Limited out on bream today with a buddy. 100 in the box. Launched at Smokehouse off co. hwy 3280. Crickets for bait.

That's my buddy Freddy with the titty bream.


----------



## johnboatjosh (May 19, 2008)

Those bream have been burning it up on the Choctawhatchee the last couple of days based on the reports!


----------



## Rjw615 (May 26, 2008)

What some fine bluegills! They will fry up nice! Good job guys!


----------



## FishWalton (Jul 22, 2010)

Woke up this morning at 4:30, wide-awake. My mind was telling me to get up and hit the river, but my body was telling me to rest and take a day off. The body won the battle so will rest up, go vote in city election today, and get ready for the river tomorrow. Will be out there with the pescador's chasing the pescado's at the crack of day. Weather just beautiful right now for early morning on the water.


----------



## jcoss15 (Oct 11, 2010)

Slabs! I'm hitting it Friday morning at cowford island hoping to find some big ones....


----------



## FishWalton (Jul 22, 2010)

*cowford*

Cowford shoud be good Friday. I got a report this morning that 2 guys from 
Geneva fished out of Cowford yesterday and limited out on bream.


----------



## jcoss15 (Oct 11, 2010)

fishwalton said:


> Cowford shoud be good Friday. I got a report this morning that 2 guys from
> Geneva fished out of Cowford yesterday and limited out on bream.
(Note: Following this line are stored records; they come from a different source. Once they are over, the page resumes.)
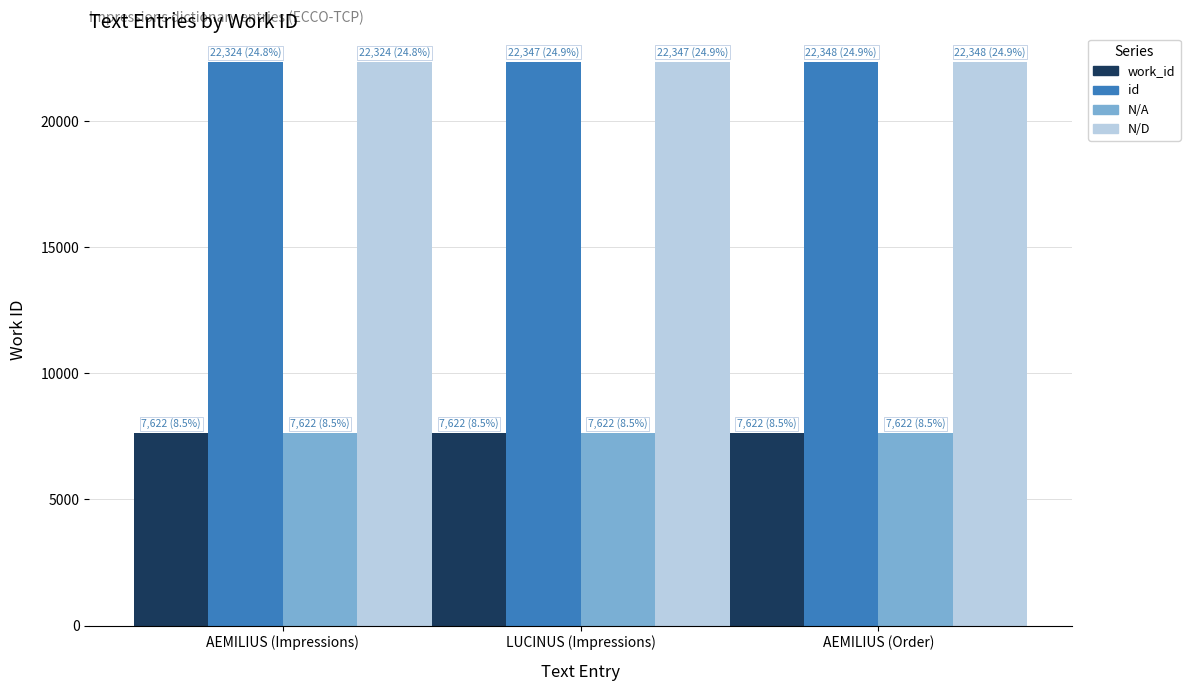

How many series are shown in this chart?

4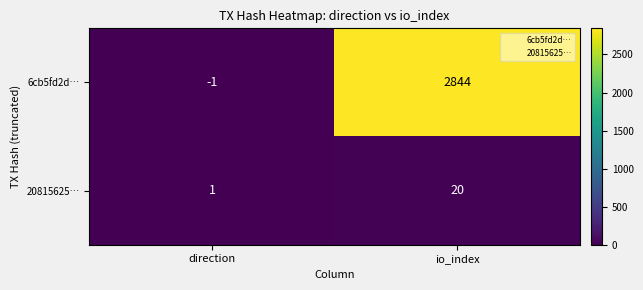

What is the sum of the 20815625… values at io_index and direction?

21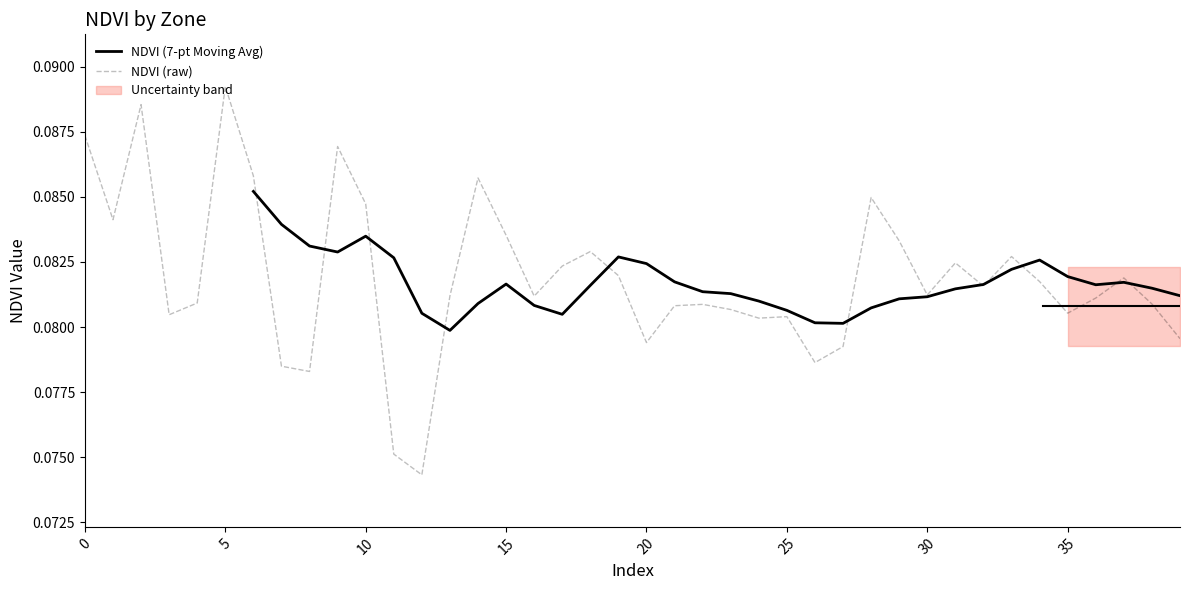

Does the chart have visible grid lines?

No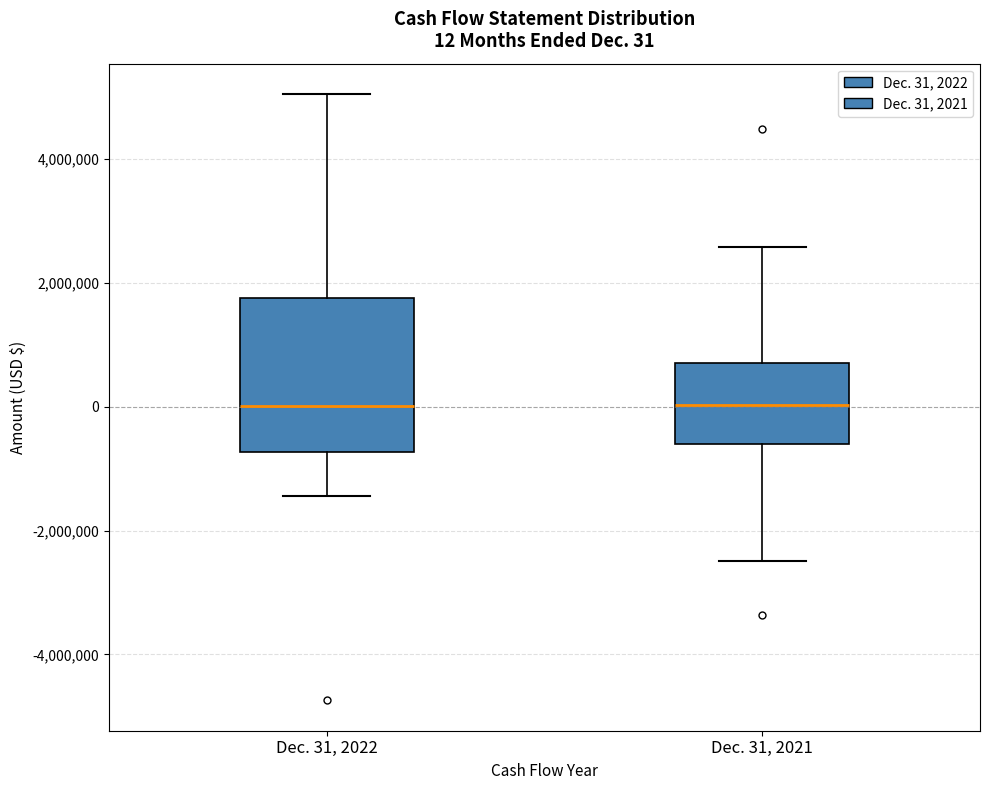

Which box is the tallest, from its lower edge to its upper edge?

Dec. 31, 2022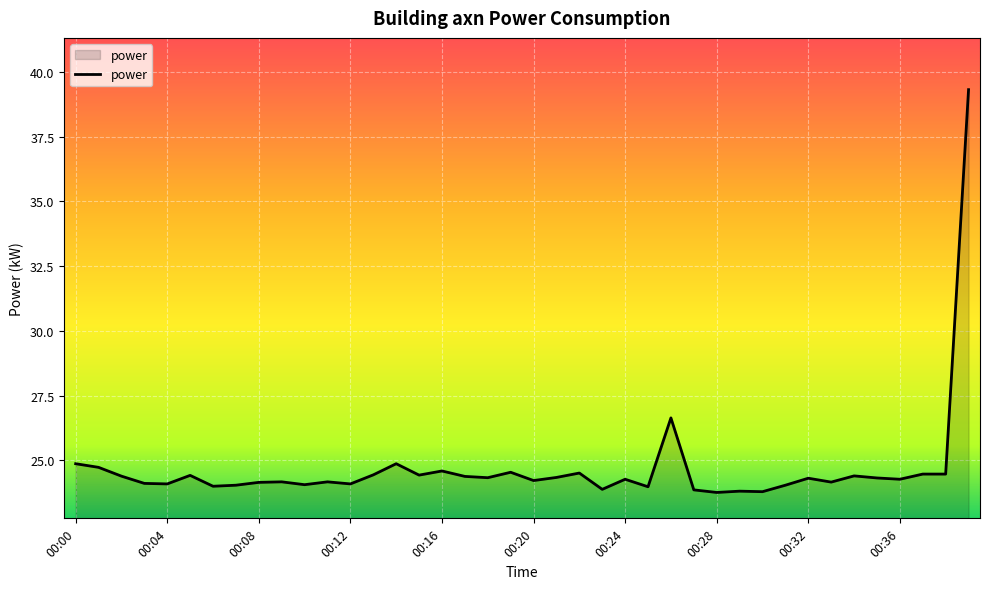

What is the difference between the maximum and minimum values?

15.6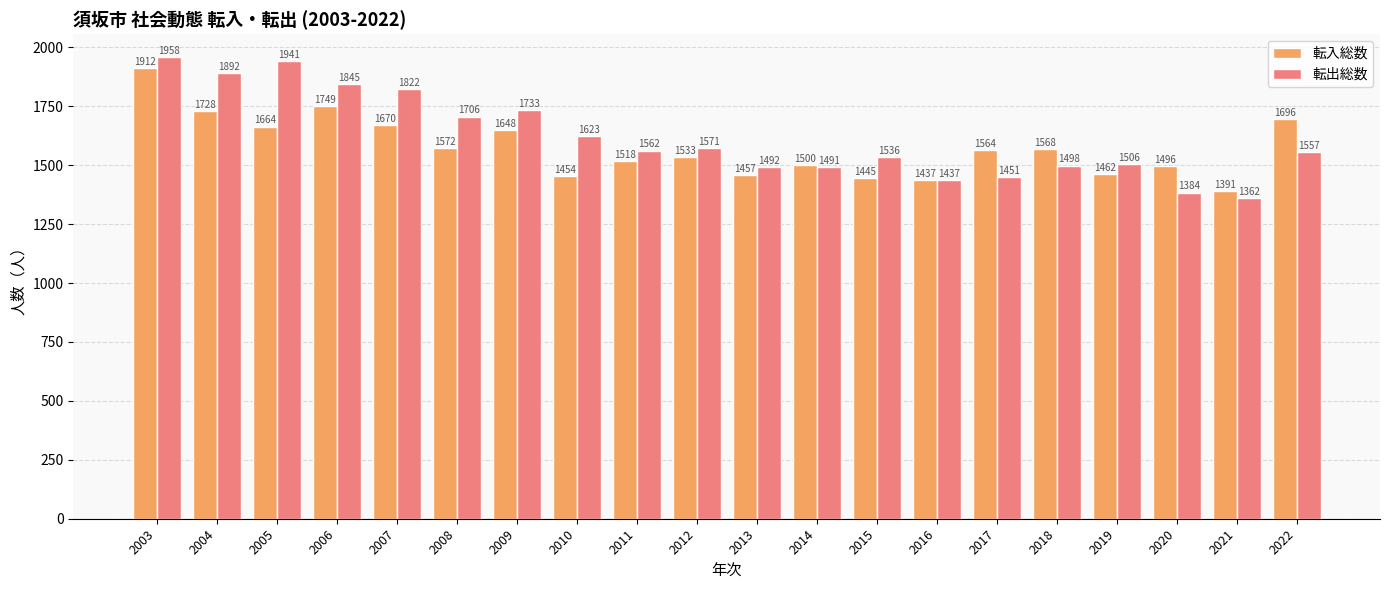

What is the minimum value shown in the chart?

1362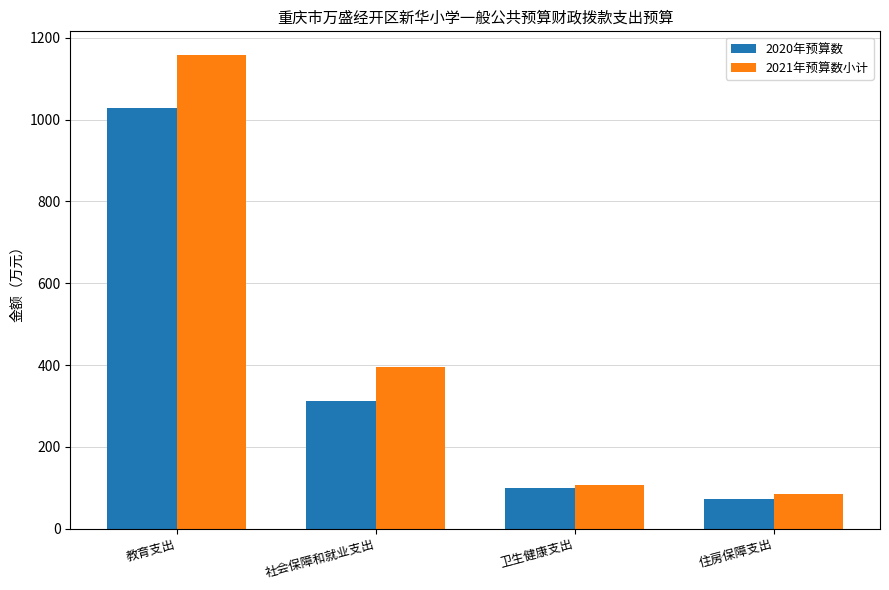

What is the difference between the second highest and minimum values in the 2021年预算数小计 series?

312.0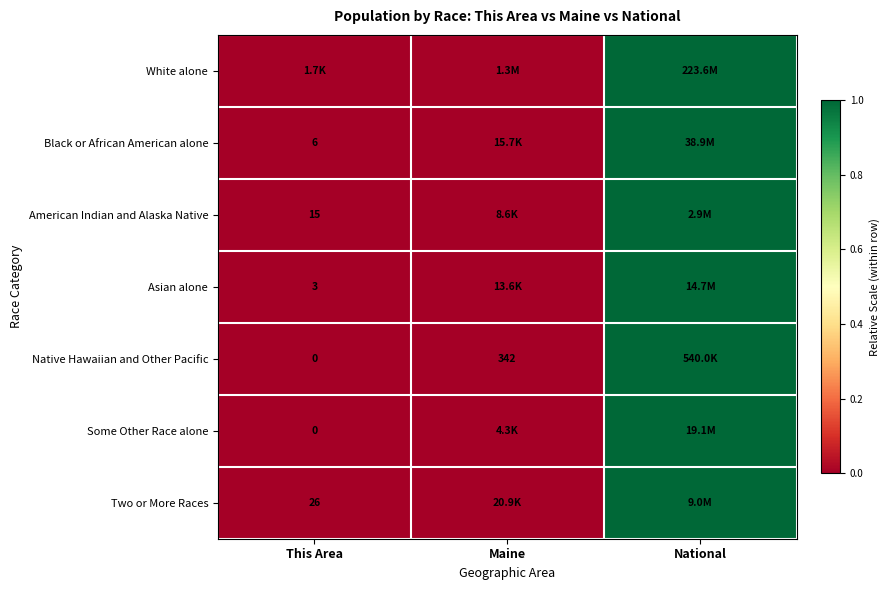

How many categories are shown in the chart?

3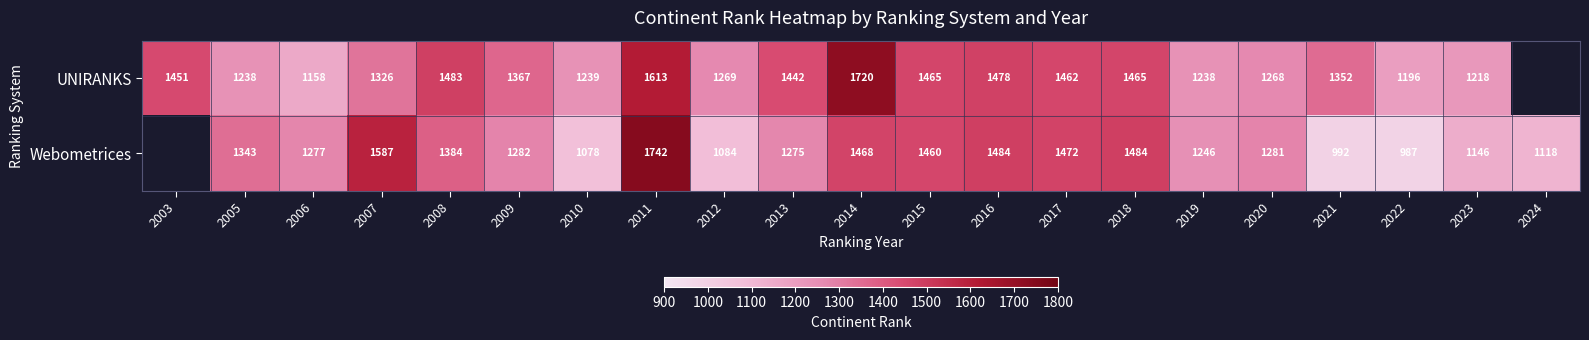

What is the sum of the Webometrices values at 2008 and 2010?

2462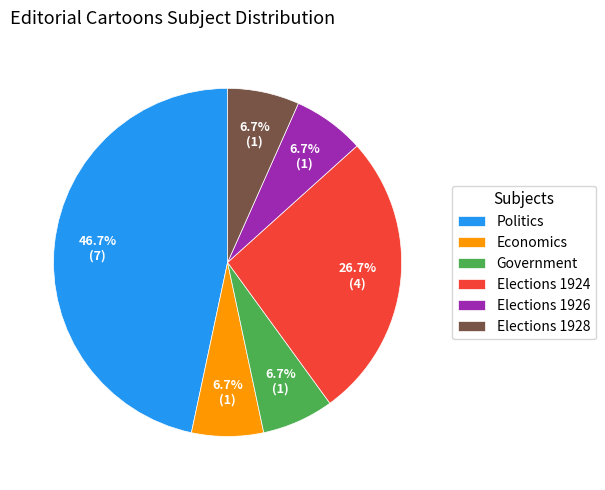

Which slice is the largest?

Politics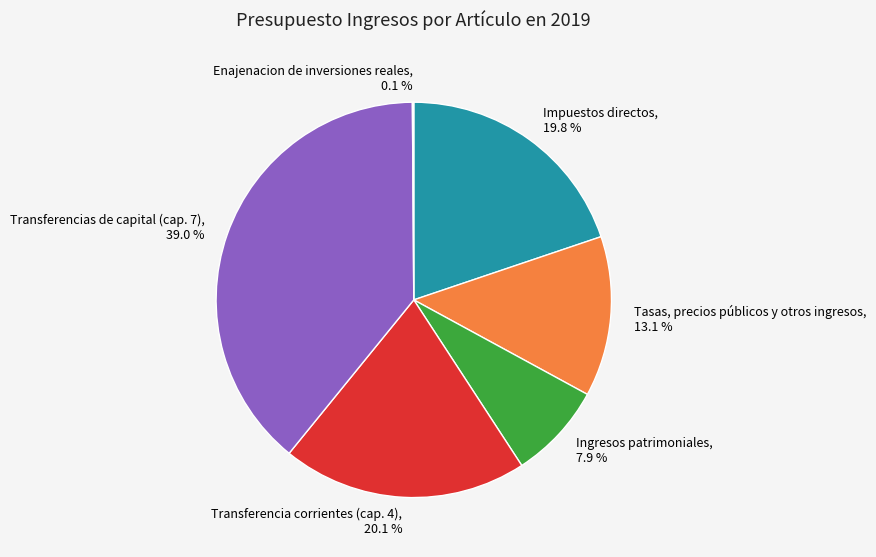

The Ingresos patrimoniales slice represents 1% of the pie. True or false?

False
Keeping my fingers crossed, were yall fishing on the bottom?


----------



## kevin32435 (Apr 17, 2008)

Nice catch! the bream bit was pretty good in the little sisters yesterday not as good as what you did though, saw a lot of fish striking along the banks crickets and fly rods were spotty but you could take some nice fish here and there


----------



## FishWalton (Jul 22, 2010)

For most of the catch We were using crickets and fishing about 4 ft deep in 5 to 7 ft water in the main river. But we also caught a few in about 8 ft in 10 ft water. 

We saw a good bit of activityalong the banks as well as Kevin and out away from the banks too. The river was alive.


----------